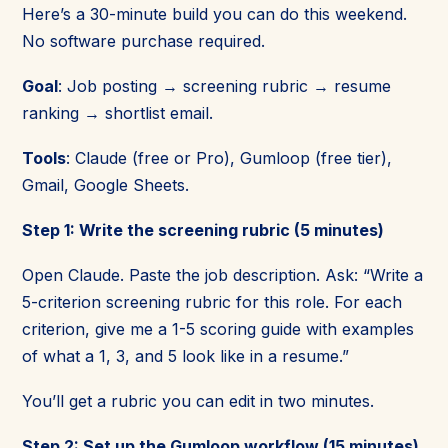
Here’s a 30-minute build you can do this weekend.
No software purchase required.
Goal
: Job posting → screening rubric → resume
ranking → shortlist email.
Tools
: Claude (free or Pro), Gumloop (free tier),
Gmail, Google Sheets.
Step 1: Write the screening rubric (5 minutes)
Open Claude. Paste the job description. Ask: “Write a
5-criterion screening rubric for this role. For each
criterion, give me a 1-5 scoring guide with examples
of what a 1, 3, and 5 look like in a resume.”
You’ll get a rubric you can edit in two minutes.
Step 2: Set up the Gumloop workflow (15 minutes)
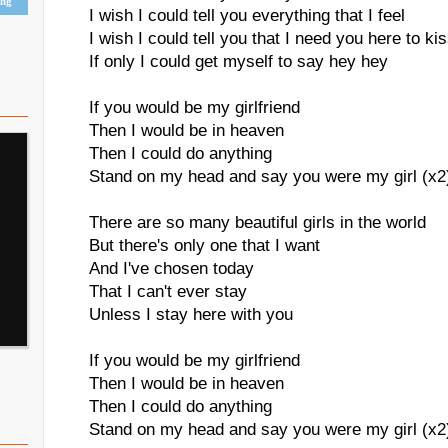
ing
I wish I could tell you everything that I feel
I wish I could tell you that I need you here to k
If only I could get myself to say hey hey
If you would be my girlfriend
Then I would be in heaven
Then I could do anything
Stand on my head and say you were my girl (x2
There are so many beautiful girls in the world
But there's only one that I want
And I've chosen today
That I can't ever stay
Unless I stay here with you
If you would be my girlfriend
Then I would be in heaven
Then I could do anything
Stand on my head and say you were my girl (x2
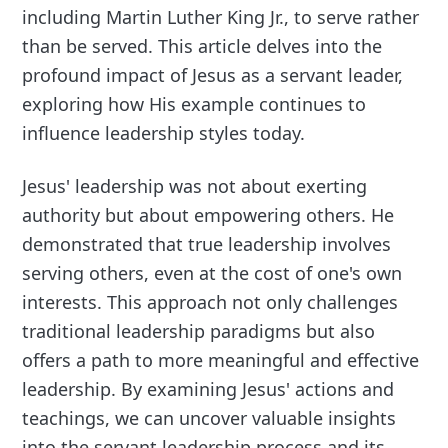
including Martin Luther King Jr., to serve rather
than be served. This article delves into the
profound impact of Jesus as a servant leader,
exploring how His example continues to
influence leadership styles today.
Jesus' leadership was not about exerting
authority but about empowering others. He
demonstrated that true leadership involves
serving others, even at the cost of one's own
interests. This approach not only challenges
traditional leadership paradigms but also
offers a path to more meaningful and effective
leadership. By examining Jesus' actions and
teachings, we can uncover valuable insights
into the servant leadership process and its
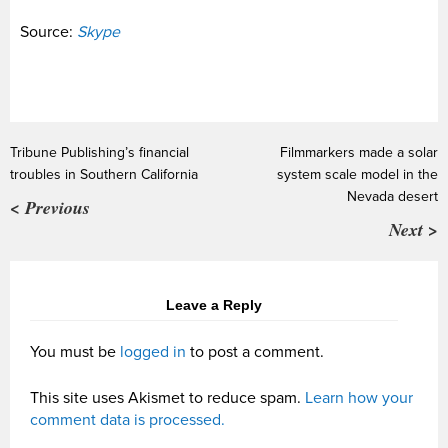
Source:
Skype
Tribune Publishing’s financial
Filmmarkers made a solar
troubles in Southern California
system scale model in the
Nevada desert
< Previous
Next >
Leave a Reply
You must be
logged in
to post a comment.
This site uses Akismet to reduce spam.
Learn how your
comment data is processed.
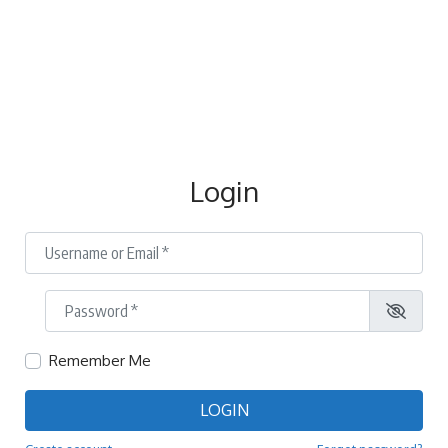
Login
Username or Email
*
Password
*
Remember Me
LOGIN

===============

● Brief
What lines above contain the string "criterion"? Copy all of them.

● Written solution
5-criterion screening rubric for this role. For each
criterion, give me a 1-5 scoring guide with examples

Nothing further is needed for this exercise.